There is a subtle social danger here: it is easy to think that social problems are not due to inevitable compromises, but to the fact that bad people have bad values and thwart the march toward justice, prosperity and equality for probably venal reasons.
You’ve heard that a task tends to expand to fill the time allotted. The same is true for budgets and expenses: a project expands to fill the resources allotted to it, and it’s easy to say, “If only we had more resources.”
We see it all the time in public policy. Bad roads? More funding needed. Bad schools? More funding needed. Disease? More funding needed. There are some problems though. Roads and schools could always be better. People could always Be healthier.
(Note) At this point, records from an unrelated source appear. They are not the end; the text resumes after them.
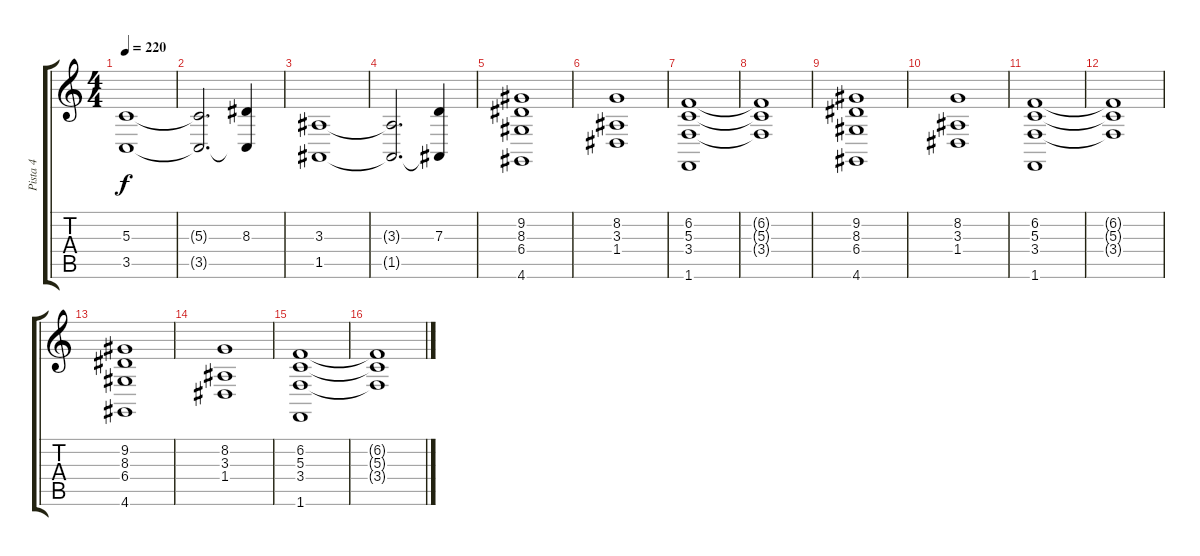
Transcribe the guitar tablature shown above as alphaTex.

\track ("Pista 4" "Pista 4") {instrument stringensemble1}
\staff {score tabs}
\tuning (E4 B3 G3 D3 A2 E2) {hide}
\ts (4 4)
\tempo 220
\clef g2
\ks c
(5.3 3.5).1{dy f} |
(5.3{t} 3.5{t}).2{d} (8.3 3.5{t}).4 |
(3.3 1.5).1 |
(3.3{t} 1.5{t}).2{d} (7.3 1.5{t}).4 |
(9.2 8.3 6.4 4.6).1 |
(8.2 3.3 1.4).1 |
(6.2 5.3 3.4 1.6).1 |
(6.2{t} 5.3{t} 3.4{t}).1 |
(9.2 8.3 6.4 4.6).1 |
(8.2 3.3 1.4).1 |
(6.2 5.3 3.4 1.6).1 |
(6.2{t} 5.3{t} 3.4{t}).1 |
(9.2 8.3 6.4 4.6).1 |
(8.2 3.3 1.4).1 |
(6.2 5.3 3.4 1.6).1 |
(6.2{t} 5.3{t} 3.4{t}).1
Blaming problems on inadequate funding is a stubborn refusal to acknowledge that trade-offs exist and are inevitable. When someone says they are “underfunded,” what they really mean is, “I could do a little more of what I find important if I had a little more money.”
There are three problems. First, people can always do something with a little extra money, even if it is just to protect themselves against future calamity by adding it to a reserve fund. Second, funds earmarked for one thing cannot be used for another, and since we do not have infinite resources, we must make difficult choices about when to say “yes” and when to say “yes.”NoThird, even when a cause is adequately funded – or at least funded enough to win a particular crusade – it usually does not dissolve but moves on to another crusade because we look more carefully to find the straw among the ever-growing piles of wheat.
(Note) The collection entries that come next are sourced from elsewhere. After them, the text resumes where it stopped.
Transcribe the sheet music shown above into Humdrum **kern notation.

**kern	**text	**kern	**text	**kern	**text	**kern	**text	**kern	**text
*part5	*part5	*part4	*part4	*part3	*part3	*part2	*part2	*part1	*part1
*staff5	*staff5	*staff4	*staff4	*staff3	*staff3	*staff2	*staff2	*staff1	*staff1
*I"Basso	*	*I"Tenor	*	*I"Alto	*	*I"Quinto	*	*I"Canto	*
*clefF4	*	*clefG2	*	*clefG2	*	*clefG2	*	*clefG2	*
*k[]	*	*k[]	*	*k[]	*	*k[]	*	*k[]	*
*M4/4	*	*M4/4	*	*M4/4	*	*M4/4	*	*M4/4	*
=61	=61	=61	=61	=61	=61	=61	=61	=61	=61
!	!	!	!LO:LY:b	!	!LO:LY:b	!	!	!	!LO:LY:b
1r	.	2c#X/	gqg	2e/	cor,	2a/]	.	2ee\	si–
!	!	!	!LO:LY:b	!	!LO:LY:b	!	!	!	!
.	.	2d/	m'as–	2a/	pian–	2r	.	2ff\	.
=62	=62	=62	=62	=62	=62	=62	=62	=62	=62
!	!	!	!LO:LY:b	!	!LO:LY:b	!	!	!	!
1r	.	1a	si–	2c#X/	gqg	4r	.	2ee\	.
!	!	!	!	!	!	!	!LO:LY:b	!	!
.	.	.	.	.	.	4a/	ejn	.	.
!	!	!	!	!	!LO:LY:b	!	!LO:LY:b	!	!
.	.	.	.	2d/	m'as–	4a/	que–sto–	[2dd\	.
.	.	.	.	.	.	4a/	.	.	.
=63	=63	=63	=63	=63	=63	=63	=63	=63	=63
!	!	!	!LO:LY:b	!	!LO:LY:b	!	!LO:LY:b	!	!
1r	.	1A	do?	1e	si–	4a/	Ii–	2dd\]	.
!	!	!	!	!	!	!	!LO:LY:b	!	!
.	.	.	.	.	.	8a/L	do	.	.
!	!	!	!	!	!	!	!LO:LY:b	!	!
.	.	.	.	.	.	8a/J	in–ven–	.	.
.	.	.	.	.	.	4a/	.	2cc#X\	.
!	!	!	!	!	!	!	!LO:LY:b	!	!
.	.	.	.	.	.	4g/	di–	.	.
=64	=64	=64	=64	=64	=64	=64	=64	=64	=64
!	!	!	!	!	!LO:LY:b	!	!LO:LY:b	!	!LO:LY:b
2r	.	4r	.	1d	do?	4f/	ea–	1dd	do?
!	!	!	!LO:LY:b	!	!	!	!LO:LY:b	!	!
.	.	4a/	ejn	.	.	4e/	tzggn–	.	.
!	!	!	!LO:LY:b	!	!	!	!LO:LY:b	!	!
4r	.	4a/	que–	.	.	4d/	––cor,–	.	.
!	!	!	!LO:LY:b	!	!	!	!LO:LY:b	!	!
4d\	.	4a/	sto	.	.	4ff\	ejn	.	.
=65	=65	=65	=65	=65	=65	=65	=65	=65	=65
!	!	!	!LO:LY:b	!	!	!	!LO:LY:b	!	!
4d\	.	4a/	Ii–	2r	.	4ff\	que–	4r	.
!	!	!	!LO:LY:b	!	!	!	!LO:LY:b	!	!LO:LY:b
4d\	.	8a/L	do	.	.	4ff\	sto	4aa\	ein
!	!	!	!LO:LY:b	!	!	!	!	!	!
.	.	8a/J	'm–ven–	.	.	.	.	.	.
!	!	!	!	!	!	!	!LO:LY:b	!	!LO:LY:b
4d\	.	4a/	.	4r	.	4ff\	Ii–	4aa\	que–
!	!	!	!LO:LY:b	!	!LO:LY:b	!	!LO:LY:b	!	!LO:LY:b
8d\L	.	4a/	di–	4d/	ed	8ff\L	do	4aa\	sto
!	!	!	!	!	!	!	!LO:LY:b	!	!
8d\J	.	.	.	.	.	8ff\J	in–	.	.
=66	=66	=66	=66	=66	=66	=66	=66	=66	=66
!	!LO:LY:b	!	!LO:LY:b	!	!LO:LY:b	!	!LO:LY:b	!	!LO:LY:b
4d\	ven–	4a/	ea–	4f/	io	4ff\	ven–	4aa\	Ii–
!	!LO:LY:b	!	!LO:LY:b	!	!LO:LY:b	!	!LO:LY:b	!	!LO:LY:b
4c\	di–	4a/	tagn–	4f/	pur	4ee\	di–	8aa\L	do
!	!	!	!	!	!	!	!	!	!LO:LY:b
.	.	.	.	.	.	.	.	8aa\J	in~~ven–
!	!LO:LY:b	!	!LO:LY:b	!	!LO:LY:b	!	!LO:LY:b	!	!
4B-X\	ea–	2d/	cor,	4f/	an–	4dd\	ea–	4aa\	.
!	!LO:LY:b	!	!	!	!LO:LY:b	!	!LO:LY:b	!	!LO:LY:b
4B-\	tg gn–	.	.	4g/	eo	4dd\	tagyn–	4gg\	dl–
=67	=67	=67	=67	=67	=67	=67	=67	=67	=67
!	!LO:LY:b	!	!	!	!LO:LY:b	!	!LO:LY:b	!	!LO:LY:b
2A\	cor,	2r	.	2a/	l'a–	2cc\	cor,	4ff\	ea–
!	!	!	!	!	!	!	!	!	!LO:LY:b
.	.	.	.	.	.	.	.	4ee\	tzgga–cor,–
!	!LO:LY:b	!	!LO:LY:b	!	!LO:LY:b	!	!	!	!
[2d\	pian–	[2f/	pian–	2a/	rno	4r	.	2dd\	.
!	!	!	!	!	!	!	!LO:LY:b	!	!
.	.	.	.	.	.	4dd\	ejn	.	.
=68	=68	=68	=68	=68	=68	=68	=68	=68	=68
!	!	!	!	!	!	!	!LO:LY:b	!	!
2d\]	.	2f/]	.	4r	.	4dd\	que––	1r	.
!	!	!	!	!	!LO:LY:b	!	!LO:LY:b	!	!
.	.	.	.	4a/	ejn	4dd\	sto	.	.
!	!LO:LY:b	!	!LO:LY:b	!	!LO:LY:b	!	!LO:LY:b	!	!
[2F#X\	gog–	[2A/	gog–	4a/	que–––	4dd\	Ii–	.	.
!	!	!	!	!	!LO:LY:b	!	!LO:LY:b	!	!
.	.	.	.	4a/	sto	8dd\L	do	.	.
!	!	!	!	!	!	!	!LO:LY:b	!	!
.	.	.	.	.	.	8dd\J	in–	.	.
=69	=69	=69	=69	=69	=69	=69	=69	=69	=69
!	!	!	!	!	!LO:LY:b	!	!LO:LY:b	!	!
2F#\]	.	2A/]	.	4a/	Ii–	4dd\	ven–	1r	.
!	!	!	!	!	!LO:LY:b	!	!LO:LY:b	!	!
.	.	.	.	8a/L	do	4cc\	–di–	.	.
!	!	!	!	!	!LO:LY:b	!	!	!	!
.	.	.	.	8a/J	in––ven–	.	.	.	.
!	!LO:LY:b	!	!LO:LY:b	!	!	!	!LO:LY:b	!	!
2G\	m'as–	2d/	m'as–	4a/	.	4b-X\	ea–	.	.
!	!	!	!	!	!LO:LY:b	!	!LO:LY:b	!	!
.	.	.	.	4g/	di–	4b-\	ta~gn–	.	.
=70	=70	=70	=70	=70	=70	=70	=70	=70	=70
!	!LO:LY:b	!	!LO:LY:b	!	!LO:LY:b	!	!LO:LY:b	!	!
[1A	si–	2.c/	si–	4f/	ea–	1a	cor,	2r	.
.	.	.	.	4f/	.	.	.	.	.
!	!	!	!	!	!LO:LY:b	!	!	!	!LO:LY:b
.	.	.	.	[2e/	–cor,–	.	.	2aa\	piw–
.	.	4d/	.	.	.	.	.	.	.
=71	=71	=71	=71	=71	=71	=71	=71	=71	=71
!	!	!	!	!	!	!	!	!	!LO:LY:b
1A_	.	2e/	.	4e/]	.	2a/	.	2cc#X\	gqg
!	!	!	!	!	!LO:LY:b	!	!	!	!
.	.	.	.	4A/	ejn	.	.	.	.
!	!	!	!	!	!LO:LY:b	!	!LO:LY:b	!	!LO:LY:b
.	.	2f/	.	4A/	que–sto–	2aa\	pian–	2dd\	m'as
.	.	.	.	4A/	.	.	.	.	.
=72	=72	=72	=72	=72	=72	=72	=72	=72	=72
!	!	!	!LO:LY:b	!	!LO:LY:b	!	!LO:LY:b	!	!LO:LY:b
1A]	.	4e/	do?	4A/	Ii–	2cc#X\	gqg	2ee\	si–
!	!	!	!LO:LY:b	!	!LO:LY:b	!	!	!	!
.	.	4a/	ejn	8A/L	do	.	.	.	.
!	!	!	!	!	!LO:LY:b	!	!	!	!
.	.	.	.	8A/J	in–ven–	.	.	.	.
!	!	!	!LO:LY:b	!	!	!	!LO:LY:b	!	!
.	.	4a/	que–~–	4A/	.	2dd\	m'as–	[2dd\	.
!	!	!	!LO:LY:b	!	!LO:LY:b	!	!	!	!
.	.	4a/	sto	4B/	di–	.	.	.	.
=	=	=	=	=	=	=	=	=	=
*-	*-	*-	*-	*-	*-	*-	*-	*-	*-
A former colleague often said, “The older I get, the better I am.” It’s easy and tempting to think that there was a golden age when we did things right. There are a few errors in this way of thinking. First, it’s simply wrong to think that we neglected things like education. Spending on primary and secondary education, adjusted for inflation, increased by 280% in 2020 compared to 1960.The idea that education is “defunded” is simply false. Second, golden ages can be misleading because of the incentives of politicians. When you’re spending the money of future generations and you know you’ll be advanced by the time the bill comes, it’s easy to spend lavishly on public services and put off unimportant things like maintenance. By the time the bill comes, you’ve advanced in your career and some other idiot has been left with the bill.
We should not blame the problems on “inadequate funding”. Nothing We will never be “adequately” funded if we can think of something else to do with the next dollar – and people will always be able to think of something else to do with the next dollar.
Art Carden is a professor of economics and a member of the Medical Properties Trust at Samford University.